# Problem
Which of the lines below include "gates"? Each one should be copied out.

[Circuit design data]
--------

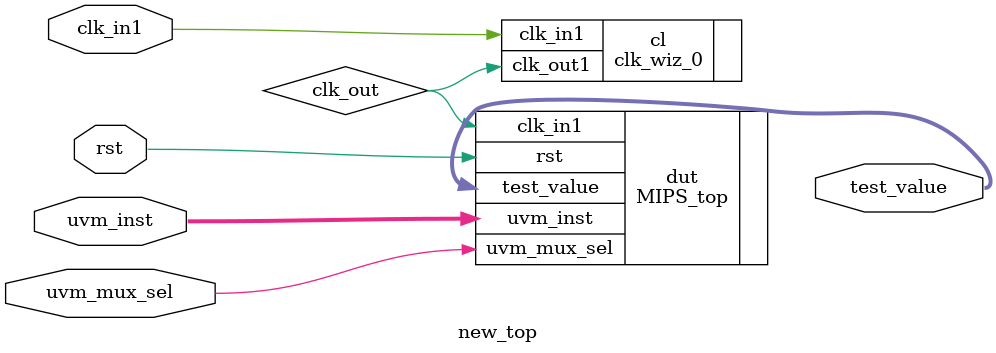
<source format=v>
`timescale 1ns / 1ps


module new_top(
    input [31:0] uvm_inst,
    input uvm_mux_sel,
input clk_in1,
input rst,
output [31:0] test_value
    );
    wire clk_out;
    clk_wiz_0 cl(
    .clk_in1(clk_in1)
    ,.clk_out1(clk_out)
    
    );
    MIPS_top dut (
    .uvm_inst(uvm_inst),
    .uvm_mux_sel(uvm_mux_sel),
    .clk_in1(clk_out),
    .rst(rst),
    .test_value(test_value)
    
    
    );
    
    
    
endmodule

</source>
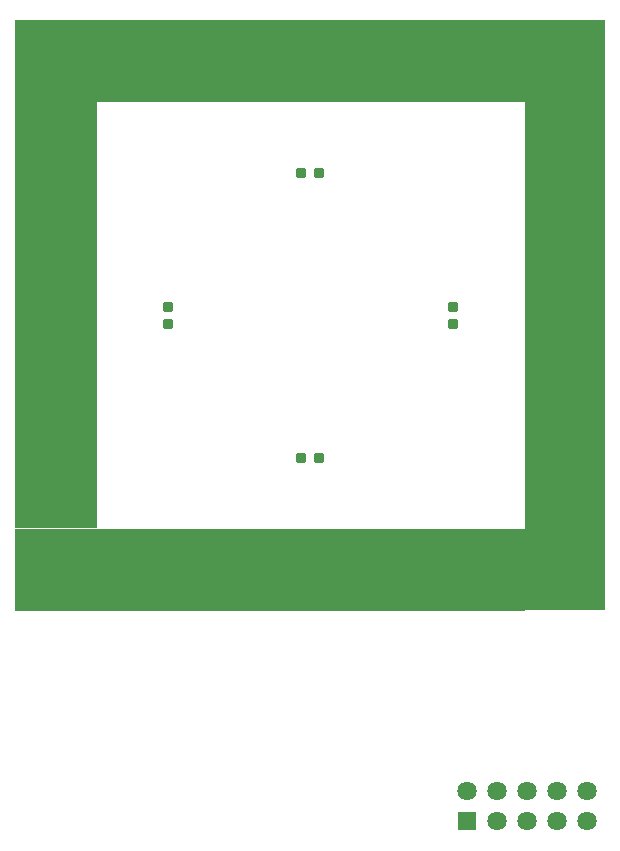
<source format=gbs>
G04*
G04 #@! TF.GenerationSoftware,Altium Limited,Altium Designer,22.9.1 (49)*
G04*
G04 Layer_Color=16711935*
%FSLAX24Y24*%
%MOIN*%
G70*
G04*
G04 #@! TF.SameCoordinates,552243BB-0F40-405C-A021-40A65FA5EEAB*
G04*
G04*
G04 #@! TF.FilePolarity,Negative*
G04*
G01*
G75*
%ADD35R,1.4250X0.2750*%
%ADD36R,0.2750X1.6950*%
%ADD37R,1.7000X0.2750*%
%ADD38R,0.2700X1.9700*%
G04:AMPARAMS|DCode=47|XSize=36.5mil|YSize=34.5mil|CornerRadius=9.9mil|HoleSize=0mil|Usage=FLASHONLY|Rotation=90.000|XOffset=0mil|YOffset=0mil|HoleType=Round|Shape=RoundedRectangle|*
%AMROUNDEDRECTD47*
21,1,0.0365,0.0148,0,0,90.0*
21,1,0.0167,0.0345,0,0,90.0*
1,1,0.0198,0.0074,0.0084*
1,1,0.0198,0.0074,-0.0084*
1,1,0.0198,-0.0074,-0.0084*
1,1,0.0198,-0.0074,0.0084*
%
%ADD47ROUNDEDRECTD47*%
G04:AMPARAMS|DCode=51|XSize=36.5mil|YSize=34.5mil|CornerRadius=9.9mil|HoleSize=0mil|Usage=FLASHONLY|Rotation=180.000|XOffset=0mil|YOffset=0mil|HoleType=Round|Shape=RoundedRectangle|*
%AMROUNDEDRECTD51*
21,1,0.0365,0.0148,0,0,180.0*
21,1,0.0167,0.0345,0,0,180.0*
1,1,0.0198,-0.0084,0.0074*
1,1,0.0198,0.0084,0.0074*
1,1,0.0198,0.0084,-0.0074*
1,1,0.0198,-0.0084,-0.0074*
%
%ADD51ROUNDEDRECTD51*%
%ADD60C,0.0641*%
%ADD61R,0.0641X0.0641*%
D35*
X25Y8475D02*
D03*
D36*
X-8475Y1375D02*
D03*
D37*
X-1350Y-8475D02*
D03*
D38*
X8500Y0D02*
D03*
D47*
X-4750Y295D02*
D03*
Y-295D02*
D03*
X4750D02*
D03*
Y295D02*
D03*
D51*
X-295Y-4750D02*
D03*
X295D02*
D03*
Y4750D02*
D03*
X-295D02*
D03*
D60*
X9224Y-15854D02*
D03*
Y-16854D02*
D03*
X8224Y-15854D02*
D03*
Y-16854D02*
D03*
X7224Y-15854D02*
D03*
Y-16854D02*
D03*
X6224Y-15854D02*
D03*
Y-16854D02*
D03*
X5224Y-15854D02*
D03*
D61*
Y-16854D02*
D03*
M02*

</source>
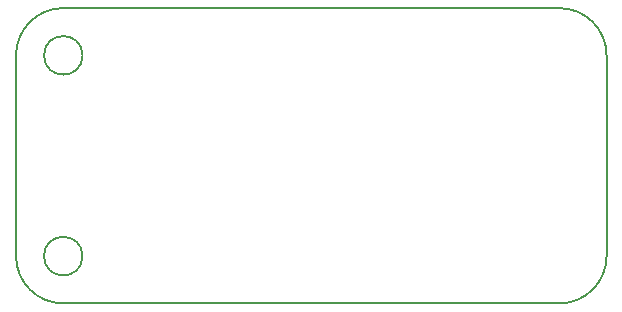
<source format=gm1>
G04 #@! TF.GenerationSoftware,KiCad,Pcbnew,(5.1.4-0-10_14)*
G04 #@! TF.CreationDate,2020-01-14T22:25:27-05:00*
G04 #@! TF.ProjectId,IMD_LATCH,494d445f-4c41-4544-9348-2e6b69636164,1*
G04 #@! TF.SameCoordinates,Original*
G04 #@! TF.FileFunction,Profile,NP*
%FSLAX46Y46*%
G04 Gerber Fmt 4.6, Leading zero omitted, Abs format (unit mm)*
G04 Created by KiCad (PCBNEW (5.1.4-0-10_14)) date 2020-01-14 22:25:27*
%MOMM*%
%LPD*%
G04 APERTURE LIST*
%ADD10C,0.200000*%
G04 APERTURE END LIST*
D10*
X120999250Y-111277400D02*
G75*
G03X120999250Y-111277400I-1631950J0D01*
G01*
X161367300Y-107277400D02*
G75*
G02X165367300Y-111277400I0J-4000000D01*
G01*
X165367300Y-111277400D02*
X165367300Y-128277400D01*
X115367300Y-111277400D02*
G75*
G02X119367300Y-107277400I4000000J0D01*
G01*
X165367300Y-128277400D02*
G75*
G02X161367300Y-132277400I-4000000J0D01*
G01*
X119367300Y-107277400D02*
X161367300Y-107277400D01*
X119367300Y-132277400D02*
G75*
G02X115367300Y-128277400I0J4000000D01*
G01*
X115367300Y-111277400D02*
X115367300Y-128277400D01*
X119367300Y-132277400D02*
X161367300Y-132277400D01*
X120999250Y-128277400D02*
G75*
G03X120999250Y-128277400I-1631950J0D01*
G01*
M02*

</source>
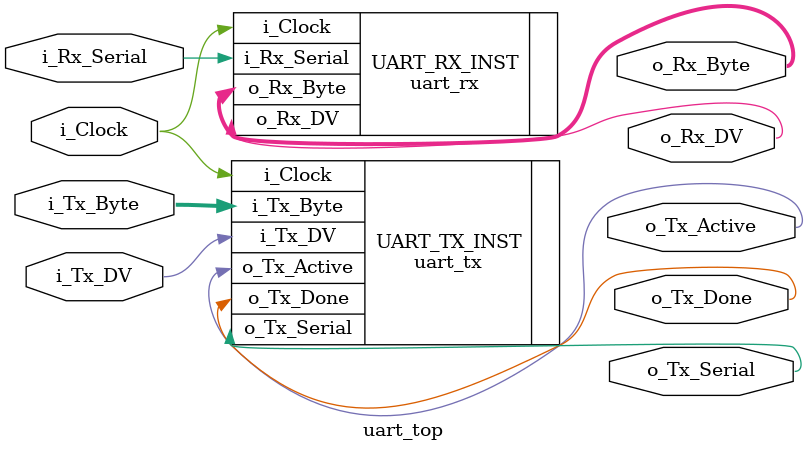
<source format=v>
`timescale 1ns / 1ps

`include "/build/repo/gates/uart-test/uart_top/uart_tx.v"
`include "/build/repo/gates/uart-test/uart_top/uart_rx.v"

module uart_top 
   #(parameter c_CLKS_PER_BIT = 87)
   (

    // RX signals
    input        i_Clock,
    input        i_Rx_Serial,
    output       o_Rx_DV,
    output [7:0] o_Rx_Byte,
	
	 // TX signals
    input       i_Tx_DV,
    input [7:0] i_Tx_Byte, 
    output      o_Tx_Active,
    output      o_Tx_Serial,
    output      o_Tx_Done
   );
	 	 
  uart_rx #(.CLKS_PER_BIT(c_CLKS_PER_BIT)) UART_RX_INST
    (.i_Clock(i_Clock),
     .i_Rx_Serial(i_Rx_Serial),
     .o_Rx_DV(o_Rx_DV),
     .o_Rx_Byte(o_Rx_Byte)
     );
   
  uart_tx #(.CLKS_PER_BIT(c_CLKS_PER_BIT)) UART_TX_INST
    (.i_Clock(i_Clock),
     .i_Tx_DV(i_Tx_DV),
     .i_Tx_Byte(i_Tx_Byte),
     .o_Tx_Active(o_Tx_Active),
     .o_Tx_Serial(o_Tx_Serial),
     .o_Tx_Done(o_Tx_Done)
     );

endmodule

</source>
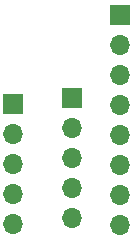
<source format=gbr>
%TF.GenerationSoftware,KiCad,Pcbnew,8.0.4*%
%TF.CreationDate,2024-08-15T03:18:53+02:00*%
%TF.ProjectId,breakout_dac,62726561-6b6f-4757-945f-6461632e6b69,rev?*%
%TF.SameCoordinates,Original*%
%TF.FileFunction,Soldermask,Bot*%
%TF.FilePolarity,Negative*%
%FSLAX46Y46*%
G04 Gerber Fmt 4.6, Leading zero omitted, Abs format (unit mm)*
G04 Created by KiCad (PCBNEW 8.0.4) date 2024-08-15 03:18:53*
%MOMM*%
%LPD*%
G01*
G04 APERTURE LIST*
%ADD10O,1.700000X1.700000*%
%ADD11R,1.700000X1.700000*%
G04 APERTURE END LIST*
D10*
%TO.C,VOUT_DAC1*%
X96500000Y-109240000D03*
X96500000Y-106700000D03*
X96500000Y-104160000D03*
X96500000Y-101620000D03*
X96500000Y-99080000D03*
X96500000Y-96540000D03*
X96500000Y-94000000D03*
D11*
X96500000Y-91460000D03*
%TD*%
%TO.C,SPIPINS_DAC1*%
X92500000Y-98500000D03*
D10*
X92500000Y-101040000D03*
X92500000Y-103580000D03*
X92500000Y-106120000D03*
X92500000Y-108660000D03*
%TD*%
D11*
%TO.C,PWRPINS_DAC1*%
X87500000Y-99000000D03*
D10*
X87500000Y-101540000D03*
X87500000Y-104080000D03*
X87500000Y-106620000D03*
X87500000Y-109160000D03*
%TD*%
M02*

</source>
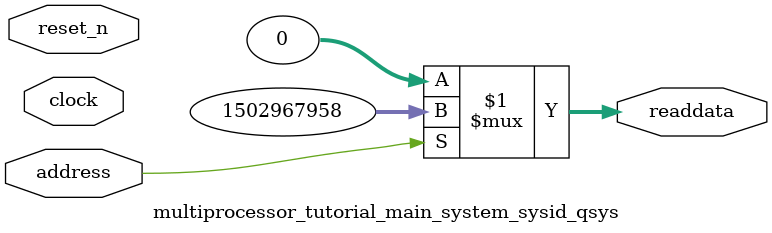
<source format=v>



// synthesis translate_off
`timescale 1ns / 1ps
// synthesis translate_on

// turn off superfluous verilog processor warnings 
// altera message_level Level1 
// altera message_off 10034 10035 10036 10037 10230 10240 10030 

module multiprocessor_tutorial_main_system_sysid_qsys (
               // inputs:
                address,
                clock,
                reset_n,

               // outputs:
                readdata
             )
;

  output  [ 31: 0] readdata;
  input            address;
  input            clock;
  input            reset_n;

  wire    [ 31: 0] readdata;
  //control_slave, which is an e_avalon_slave
  assign readdata = address ? 1502967958 : 0;

endmodule



</source>
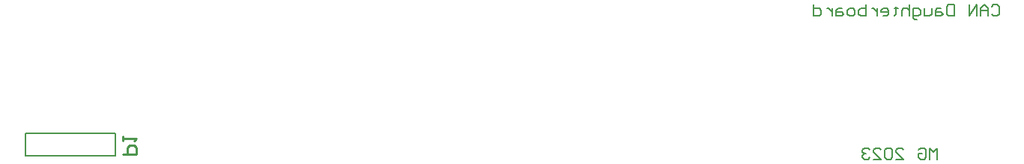
<source format=gbr>
%TF.GenerationSoftware,Altium Limited,Altium Designer,24.0.1 (36)*%
G04 Layer_Color=32896*
%FSLAX45Y45*%
%MOMM*%
%TF.SameCoordinates,9BE18756-9D8A-4005-A41C-0EF74CF4EEEB*%
%TF.FilePolarity,Positive*%
%TF.FileFunction,Legend,Bot*%
%TF.Part,Single*%
G01*
G75*
%TA.AperFunction,NonConductor*%
%ADD18C,0.20000*%
%ADD19C,0.25400*%
D18*
X4189000Y2673000D02*
Y2927000D01*
X3173000D02*
X4189000D01*
X3173000Y2673000D02*
X4189000D01*
X3173000D02*
Y2927000D01*
X14095361Y4363480D02*
X14116521Y4384639D01*
X14158839D01*
X14180000Y4363480D01*
Y4278840D01*
X14158839Y4257681D01*
X14116521D01*
X14095361Y4278840D01*
X14053041Y4257681D02*
Y4342320D01*
X14010722Y4384639D01*
X13968402Y4342320D01*
Y4257681D01*
Y4321160D01*
X14053041D01*
X13926082Y4257681D02*
Y4384639D01*
X13841443Y4257681D01*
Y4384639D01*
X13672165D02*
Y4257681D01*
X13608685D01*
X13587524Y4278840D01*
Y4363480D01*
X13608685Y4384639D01*
X13672165D01*
X13524046Y4342320D02*
X13481726D01*
X13460567Y4321160D01*
Y4257681D01*
X13524046D01*
X13545206Y4278840D01*
X13524046Y4300000D01*
X13460567D01*
X13418246Y4342320D02*
Y4278840D01*
X13397087Y4257681D01*
X13333607D01*
Y4342320D01*
X13248969Y4215361D02*
X13227809D01*
X13206648Y4236521D01*
Y4342320D01*
X13270128D01*
X13291289Y4321160D01*
Y4278840D01*
X13270128Y4257681D01*
X13206648D01*
X13164330Y4384639D02*
Y4257681D01*
Y4321160D01*
X13143170Y4342320D01*
X13100850D01*
X13079691Y4321160D01*
Y4257681D01*
X13016211Y4363480D02*
Y4342320D01*
X13037370D01*
X12995052D01*
X13016211D01*
Y4278840D01*
X12995052Y4257681D01*
X12868092D02*
X12910413D01*
X12931570Y4278840D01*
Y4321160D01*
X12910413Y4342320D01*
X12868092D01*
X12846931Y4321160D01*
Y4300000D01*
X12931570D01*
X12804613Y4342320D02*
Y4257681D01*
Y4300000D01*
X12783453Y4321160D01*
X12762293Y4342320D01*
X12741133D01*
X12677654Y4384639D02*
Y4257681D01*
X12614174D01*
X12593014Y4278840D01*
Y4300000D01*
Y4321160D01*
X12614174Y4342320D01*
X12677654D01*
X12529535Y4257681D02*
X12487215D01*
X12466055Y4278840D01*
Y4321160D01*
X12487215Y4342320D01*
X12529535D01*
X12550695Y4321160D01*
Y4278840D01*
X12529535Y4257681D01*
X12402576Y4342320D02*
X12360256D01*
X12339096Y4321160D01*
Y4257681D01*
X12402576D01*
X12423736Y4278840D01*
X12402576Y4300000D01*
X12339096D01*
X12296777Y4342320D02*
Y4257681D01*
Y4300000D01*
X12275617Y4321160D01*
X12254457Y4342320D01*
X12233298D01*
X12085179Y4384639D02*
Y4257681D01*
X12148658D01*
X12169818Y4278840D01*
Y4321160D01*
X12148658Y4342320D01*
X12085179D01*
X13480000Y2636521D02*
Y2763479D01*
X13437680Y2721160D01*
X13395361Y2763479D01*
Y2636521D01*
X13268402Y2742320D02*
X13289561Y2763479D01*
X13331882D01*
X13353041Y2742320D01*
Y2657680D01*
X13331882Y2636521D01*
X13289561D01*
X13268402Y2657680D01*
Y2700000D01*
X13310721D01*
X13014484Y2636521D02*
X13099123D01*
X13014484Y2721160D01*
Y2742320D01*
X13035645Y2763479D01*
X13077963D01*
X13099123Y2742320D01*
X12972165D02*
X12951006Y2763479D01*
X12908685D01*
X12887524Y2742320D01*
Y2657680D01*
X12908685Y2636521D01*
X12951006D01*
X12972165Y2657680D01*
Y2742320D01*
X12760566Y2636521D02*
X12845206D01*
X12760566Y2721160D01*
Y2742320D01*
X12781726Y2763479D01*
X12824046D01*
X12845206Y2742320D01*
X12718247D02*
X12697087Y2763479D01*
X12654767D01*
X12633607Y2742320D01*
Y2721160D01*
X12654767Y2700000D01*
X12675927D01*
X12654767D01*
X12633607Y2678840D01*
Y2657680D01*
X12654767Y2636521D01*
X12697087D01*
X12718247Y2657680D01*
D19*
X4274090Y2689510D02*
X4426441D01*
Y2765685D01*
X4401049Y2791077D01*
X4350265D01*
X4324873Y2765685D01*
Y2689510D01*
X4274090Y2841861D02*
Y2892644D01*
Y2867253D01*
X4426441D01*
X4401049Y2841861D01*
%TF.MD5,ba669e2156fbd5127144e6dd3ceb088c*%
M02*

</source>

--------

# Answer to the exercise
`include "/build/repo/gates/uart-test/uart_top/uart_tx.v"
`include "/build/repo/gates/uart-test/uart_top/uart_rx.v"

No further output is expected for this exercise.